• [PROBLEM STATEMENT]: Reproduce the data that follows in its entirety, character for character.

(INPUT FOR THIS TASK Opens)

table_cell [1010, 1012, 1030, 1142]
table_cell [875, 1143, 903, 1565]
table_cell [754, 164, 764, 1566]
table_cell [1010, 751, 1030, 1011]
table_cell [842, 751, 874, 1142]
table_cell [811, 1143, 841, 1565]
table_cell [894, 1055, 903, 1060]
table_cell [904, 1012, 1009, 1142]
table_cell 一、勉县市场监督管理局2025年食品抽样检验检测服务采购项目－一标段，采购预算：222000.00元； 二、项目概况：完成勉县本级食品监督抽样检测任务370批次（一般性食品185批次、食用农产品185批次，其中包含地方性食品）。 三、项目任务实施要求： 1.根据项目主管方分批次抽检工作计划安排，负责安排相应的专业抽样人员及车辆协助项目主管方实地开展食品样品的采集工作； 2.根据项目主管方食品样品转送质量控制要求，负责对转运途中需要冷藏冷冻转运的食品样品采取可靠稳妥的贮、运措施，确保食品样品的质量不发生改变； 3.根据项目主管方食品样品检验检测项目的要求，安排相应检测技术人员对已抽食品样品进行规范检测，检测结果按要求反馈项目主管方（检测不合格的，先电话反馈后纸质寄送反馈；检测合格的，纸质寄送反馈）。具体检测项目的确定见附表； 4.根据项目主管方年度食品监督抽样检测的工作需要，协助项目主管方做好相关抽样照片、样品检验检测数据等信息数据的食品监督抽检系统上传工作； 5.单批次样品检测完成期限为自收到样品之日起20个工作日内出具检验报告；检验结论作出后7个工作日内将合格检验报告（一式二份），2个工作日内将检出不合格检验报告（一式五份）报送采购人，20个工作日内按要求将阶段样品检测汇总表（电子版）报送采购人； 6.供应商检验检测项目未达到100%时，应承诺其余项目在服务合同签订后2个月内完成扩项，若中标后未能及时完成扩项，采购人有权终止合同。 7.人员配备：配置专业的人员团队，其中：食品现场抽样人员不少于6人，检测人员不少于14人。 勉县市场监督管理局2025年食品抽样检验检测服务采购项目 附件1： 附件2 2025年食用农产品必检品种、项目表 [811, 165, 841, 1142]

(INPUT FOR THIS TASK Closes)

• [EXERCISE OUTPUT]:
table_cell [1010, 1012, 1030, 1142]
table_cell [875, 1143, 903, 1565]
table_cell [754, 164, 764, 1566]
table_cell [1010, 751, 1030, 1011]
table_cell [842, 751, 874, 1142]
table_cell [811, 1143, 841, 1565]
table_cell [894, 1055, 903, 1060]
table_cell [904, 1012, 1009, 1142]
table_cell 一、勉县市场监督管理局2025年食品抽样检验检测服务采购项目－一标段，采购预算：222000.00元； 二、项目概况：完成勉县本级食品监督抽样检测任务370批次（一般性食品185批次、食用农产品185批次，其中包含地方性食品）。 三、项目任务实施要求： 1.根据项目主管方分批次抽检工作计划安排，负责安排相应的专业抽样人员及车辆协助项目主管方实地开展食品样品的采集工作； 2.根据项目主管方食品样品转送质量控制要求，负责对转运途中需要冷藏冷冻转运的食品样品采取可靠稳妥的贮、运措施，确保食品样品的质量不发生改变； 3.根据项目主管方食品样品检验检测项目的要求，安排相应检测技术人员对已抽食品样品进行规范检测，检测结果按要求反馈项目主管方（检测不合格的，先电话反馈后纸质寄送反馈；检测合格的，纸质寄送反馈）。具体检测项目的确定见附表； 4.根据项目主管方年度食品监督抽样检测的工作需要，协助项目主管方做好相关抽样照片、样品检验检测数据等信息数据的食品监督抽检系统上传工作； 5.单批次样品检测完成期限为自收到样品之日起20个工作日内出具检验报告；检验结论作出后7个工作日内将合格检验报告（一式二份），2个工作日内将检出不合格检验报告（一式五份）报送采购人，20个工作日内按要求将阶段样品检测汇总表（电子版）报送采购人； 6.供应商检验检测项目未达到100%时，应承诺其余项目在服务合同签订后2个月内完成扩项，若中标后未能及时完成扩项，采购人有权终止合同。 7.人员配备：配置专业的人员团队，其中：食品现场抽样人员不少于6人，检测人员不少于14人。 勉县市场监督管理局2025年食品抽样检验检测服务采购项目 附件1： 附件2 2025年食用农产品必检品种、项目表 [811, 165, 841, 1142]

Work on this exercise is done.